» **Task goal**
Can you return all of the data below, line for line and unchanged?

(Stored records)
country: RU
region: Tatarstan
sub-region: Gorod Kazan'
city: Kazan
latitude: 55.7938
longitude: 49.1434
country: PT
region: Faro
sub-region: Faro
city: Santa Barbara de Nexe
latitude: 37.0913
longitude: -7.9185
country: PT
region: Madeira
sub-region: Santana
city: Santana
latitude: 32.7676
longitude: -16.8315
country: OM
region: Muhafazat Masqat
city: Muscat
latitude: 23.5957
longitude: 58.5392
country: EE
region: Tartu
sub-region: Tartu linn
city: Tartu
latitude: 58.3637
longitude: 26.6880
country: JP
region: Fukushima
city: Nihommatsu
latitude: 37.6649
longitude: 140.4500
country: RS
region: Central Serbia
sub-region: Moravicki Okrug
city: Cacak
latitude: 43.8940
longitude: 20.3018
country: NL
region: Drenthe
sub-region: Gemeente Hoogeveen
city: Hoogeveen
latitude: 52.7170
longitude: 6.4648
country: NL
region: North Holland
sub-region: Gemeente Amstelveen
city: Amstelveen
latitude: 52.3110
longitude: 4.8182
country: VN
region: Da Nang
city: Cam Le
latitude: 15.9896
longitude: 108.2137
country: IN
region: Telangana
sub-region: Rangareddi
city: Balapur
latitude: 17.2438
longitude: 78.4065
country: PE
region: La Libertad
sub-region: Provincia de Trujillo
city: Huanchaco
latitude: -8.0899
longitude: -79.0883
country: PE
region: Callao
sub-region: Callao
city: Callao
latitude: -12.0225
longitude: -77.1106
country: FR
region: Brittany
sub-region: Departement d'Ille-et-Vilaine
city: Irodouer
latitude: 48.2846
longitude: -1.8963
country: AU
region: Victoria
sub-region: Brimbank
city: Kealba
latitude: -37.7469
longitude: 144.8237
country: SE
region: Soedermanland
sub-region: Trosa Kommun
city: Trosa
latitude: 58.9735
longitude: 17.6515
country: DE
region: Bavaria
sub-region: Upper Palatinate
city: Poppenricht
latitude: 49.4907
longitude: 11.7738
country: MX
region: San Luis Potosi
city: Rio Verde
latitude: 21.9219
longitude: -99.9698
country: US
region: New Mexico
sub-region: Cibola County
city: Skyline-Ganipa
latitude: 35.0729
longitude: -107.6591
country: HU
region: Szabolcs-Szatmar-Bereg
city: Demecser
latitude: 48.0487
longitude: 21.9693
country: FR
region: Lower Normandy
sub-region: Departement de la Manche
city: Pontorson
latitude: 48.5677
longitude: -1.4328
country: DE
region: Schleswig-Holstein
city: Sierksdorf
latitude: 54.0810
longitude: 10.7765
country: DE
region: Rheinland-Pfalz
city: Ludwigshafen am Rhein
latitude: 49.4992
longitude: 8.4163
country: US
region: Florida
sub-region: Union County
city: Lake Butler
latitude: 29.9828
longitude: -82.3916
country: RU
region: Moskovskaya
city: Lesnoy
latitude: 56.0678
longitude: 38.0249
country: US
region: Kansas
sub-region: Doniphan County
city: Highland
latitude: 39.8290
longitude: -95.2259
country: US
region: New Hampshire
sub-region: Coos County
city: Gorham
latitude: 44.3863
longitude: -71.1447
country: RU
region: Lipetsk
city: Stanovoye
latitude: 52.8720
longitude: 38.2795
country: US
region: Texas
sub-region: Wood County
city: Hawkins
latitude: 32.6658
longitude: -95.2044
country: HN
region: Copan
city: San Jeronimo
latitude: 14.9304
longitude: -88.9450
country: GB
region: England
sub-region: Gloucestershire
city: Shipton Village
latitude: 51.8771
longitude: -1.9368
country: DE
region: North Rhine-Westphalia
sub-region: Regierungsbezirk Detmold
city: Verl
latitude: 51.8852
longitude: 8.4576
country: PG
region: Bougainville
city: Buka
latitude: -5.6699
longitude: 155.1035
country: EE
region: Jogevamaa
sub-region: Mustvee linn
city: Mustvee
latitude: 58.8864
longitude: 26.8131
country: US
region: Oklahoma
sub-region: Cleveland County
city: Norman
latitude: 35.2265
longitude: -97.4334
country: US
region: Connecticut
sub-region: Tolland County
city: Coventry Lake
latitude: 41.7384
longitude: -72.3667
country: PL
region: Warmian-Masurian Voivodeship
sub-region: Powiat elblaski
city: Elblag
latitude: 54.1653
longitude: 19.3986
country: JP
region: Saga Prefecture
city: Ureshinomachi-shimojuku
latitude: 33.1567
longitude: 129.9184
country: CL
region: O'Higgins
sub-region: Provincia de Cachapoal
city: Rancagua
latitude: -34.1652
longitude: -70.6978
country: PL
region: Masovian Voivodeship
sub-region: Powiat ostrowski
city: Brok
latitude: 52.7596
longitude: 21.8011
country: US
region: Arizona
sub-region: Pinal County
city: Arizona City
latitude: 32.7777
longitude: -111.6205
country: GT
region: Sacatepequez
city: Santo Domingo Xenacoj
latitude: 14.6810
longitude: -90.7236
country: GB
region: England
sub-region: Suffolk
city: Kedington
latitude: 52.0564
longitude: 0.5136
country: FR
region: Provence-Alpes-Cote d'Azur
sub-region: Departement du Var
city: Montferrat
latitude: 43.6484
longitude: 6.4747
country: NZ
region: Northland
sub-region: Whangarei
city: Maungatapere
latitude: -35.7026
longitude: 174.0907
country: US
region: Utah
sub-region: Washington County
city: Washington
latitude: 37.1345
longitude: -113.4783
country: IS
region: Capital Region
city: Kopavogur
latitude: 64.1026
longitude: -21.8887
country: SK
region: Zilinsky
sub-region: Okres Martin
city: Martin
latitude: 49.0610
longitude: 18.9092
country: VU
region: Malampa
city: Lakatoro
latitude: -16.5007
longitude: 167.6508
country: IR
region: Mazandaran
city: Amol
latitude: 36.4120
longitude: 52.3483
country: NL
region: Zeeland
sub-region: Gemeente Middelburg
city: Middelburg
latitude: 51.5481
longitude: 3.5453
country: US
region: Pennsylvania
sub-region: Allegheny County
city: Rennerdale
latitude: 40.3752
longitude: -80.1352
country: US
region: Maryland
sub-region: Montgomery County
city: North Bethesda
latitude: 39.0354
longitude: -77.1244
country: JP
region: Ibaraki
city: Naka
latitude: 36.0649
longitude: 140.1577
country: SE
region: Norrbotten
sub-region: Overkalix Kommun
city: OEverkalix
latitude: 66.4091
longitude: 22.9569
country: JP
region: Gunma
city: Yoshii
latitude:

» **Task response**
country: RU
region: Tatarstan
sub-region: Gorod Kazan'
city: Kazan
latitude: 55.7938
longitude: 49.1434
country: PT
region: Faro
sub-region: Faro
city: Santa Barbara de Nexe
latitude: 37.0913
longitude: -7.9185
country: PT
region: Madeira
sub-region: Santana
city: Santana
latitude: 32.7676
longitude: -16.8315
country: OM
region: Muhafazat Masqat
city: Muscat
latitude: 23.5957
longitude: 58.5392
country: EE
region: Tartu
sub-region: Tartu linn
city: Tartu
latitude: 58.3637
longitude: 26.6880
country: JP
region: Fukushima
city: Nihommatsu
latitude: 37.6649
longitude: 140.4500
country: RS
region: Central Serbia
sub-region: Moravicki Okrug
city: Cacak
latitude: 43.8940
longitude: 20.3018
country: NL
region: Drenthe
sub-region: Gemeente Hoogeveen
city: Hoogeveen
latitude: 52.7170
longitude: 6.4648
country: NL
region: North Holland
sub-region: Gemeente Amstelveen
city: Amstelveen
latitude: 52.3110
longitude: 4.8182
country: VN
region: Da Nang
city: Cam Le
latitude: 15.9896
longitude: 108.2137
country: IN
region: Telangana
sub-region: Rangareddi
city: Balapur
latitude: 17.2438
longitude: 78.4065
country: PE
region: La Libertad
sub-region: Provincia de Trujillo
city: Huanchaco
latitude: -8.0899
longitude: -79.0883
country: PE
region: Callao
sub-region: Callao
city: Callao
latitude: -12.0225
longitude: -77.1106
country: FR
region: Brittany
sub-region: Departement d'Ille-et-Vilaine
city: Irodouer
latitude: 48.2846
longitude: -1.8963
country: AU
region: Victoria
sub-region: Brimbank
city: Kealba
latitude: -37.7469
longitude: 144.8237
country: SE
region: Soedermanland
sub-region: Trosa Kommun
city: Trosa
latitude: 58.9735
longitude: 17.6515
country: DE
region: Bavaria
sub-region: Upper Palatinate
city: Poppenricht
latitude: 49.4907
longitude: 11.7738
country: MX
region: San Luis Potosi
city: Rio Verde
latitude: 21.9219
longitude: -99.9698
country: US
region: New Mexico
sub-region: Cibola County
city: Skyline-Ganipa
latitude: 35.0729
longitude: -107.6591
country: HU
region: Szabolcs-Szatmar-Bereg
city: Demecser
latitude: 48.0487
longitude: 21.9693
country: FR
region: Lower Normandy
sub-region: Departement de la Manche
city: Pontorson
latitude: 48.5677
longitude: -1.4328
country: DE
region: Schleswig-Holstein
city: Sierksdorf
latitude: 54.0810
longitude: 10.7765
country: DE
region: Rheinland-Pfalz
city: Ludwigshafen am Rhein
latitude: 49.4992
longitude: 8.4163
country: US
region: Florida
sub-region: Union County
city: Lake Butler
latitude: 29.9828
longitude: -82.3916
country: RU
region: Moskovskaya
city: Lesnoy
latitude: 56.0678
longitude: 38.0249
country: US
region: Kansas
sub-region: Doniphan County
city: Highland
latitude: 39.8290
longitude: -95.2259
country: US
region: New Hampshire
sub-region: Coos County
city: Gorham
latitude: 44.3863
longitude: -71.1447
country: RU
region: Lipetsk
city: Stanovoye
latitude: 52.8720
longitude: 38.2795
country: US
region: Texas
sub-region: Wood County
city: Hawkins
latitude: 32.6658
longitude: -95.2044
country: HN
region: Copan
city: San Jeronimo
latitude: 14.9304
longitude: -88.9450
country: GB
region: England
sub-region: Gloucestershire
city: Shipton Village
latitude: 51.8771
longitude: -1.9368
country: DE
region: North Rhine-Westphalia
sub-region: Regierungsbezirk Detmold
city: Verl
latitude: 51.8852
longitude: 8.4576
country: PG
region: Bougainville
city: Buka
latitude: -5.6699
longitude: 155.1035
country: EE
region: Jogevamaa
sub-region: Mustvee linn
city: Mustvee
latitude: 58.8864
longitude: 26.8131
country: US
region: Oklahoma
sub-region: Cleveland County
city: Norman
latitude: 35.2265
longitude: -97.4334
country: US
region: Connecticut
sub-region: Tolland County
city: Coventry Lake
latitude: 41.7384
longitude: -72.3667
country: PL
region: Warmian-Masurian Voivodeship
sub-region: Powiat elblaski
city: Elblag
latitude: 54.1653
longitude: 19.3986
country: JP
region: Saga Prefecture
city: Ureshinomachi-shimojuku
latitude: 33.1567
longitude: 129.9184
country: CL
region: O'Higgins
sub-region: Provincia de Cachapoal
city: Rancagua
latitude: -34.1652
longitude: -70.6978
country: PL
region: Masovian Voivodeship
sub-region: Powiat ostrowski
city: Brok
latitude: 52.7596
longitude: 21.8011
country: US
region: Arizona
sub-region: Pinal County
city: Arizona City
latitude: 32.7777
longitude: -111.6205
country: GT
region: Sacatepequez
city: Santo Domingo Xenacoj
latitude: 14.6810
longitude: -90.7236
country: GB
region: England
sub-region: Suffolk
city: Kedington
latitude: 52.0564
longitude: 0.5136
country: FR
region: Provence-Alpes-Cote d'Azur
sub-region: Departement du Var
city: Montferrat
latitude: 43.6484
longitude: 6.4747
country: NZ
region: Northland
sub-region: Whangarei
city: Maungatapere
latitude: -35.7026
longitude: 174.0907
country: US
region: Utah
sub-region: Washington County
city: Washington
latitude: 37.1345
longitude: -113.4783
country: IS
region: Capital Region
city: Kopavogur
latitude: 64.1026
longitude: -21.8887
country: SK
region: Zilinsky
sub-region: Okres Martin
city: Martin
latitude: 49.0610
longitude: 18.9092
country: VU
region: Malampa
city: Lakatoro
latitude: -16.5007
longitude: 167.6508
country: IR
region: Mazandaran
city: Amol
latitude: 36.4120
longitude: 52.3483
country: NL
region: Zeeland
sub-region: Gemeente Middelburg
city: Middelburg
latitude: 51.5481
longitude: 3.5453
country: US
region: Pennsylvania
sub-region: Allegheny County
city: Rennerdale
latitude: 40.3752
longitude: -80.1352
country: US
region: Maryland
sub-region: Montgomery County
city: North Bethesda
latitude: 39.0354
longitude: -77.1244
country: JP
region: Ibaraki
city: Naka
latitude: 36.0649
longitude: 140.1577
country: SE
region: Norrbotten
sub-region: Overkalix Kommun
city: OEverkalix
latitude: 66.4091
longitude: 22.9569
country: JP
region: Gunma
city: Yoshii
latitude:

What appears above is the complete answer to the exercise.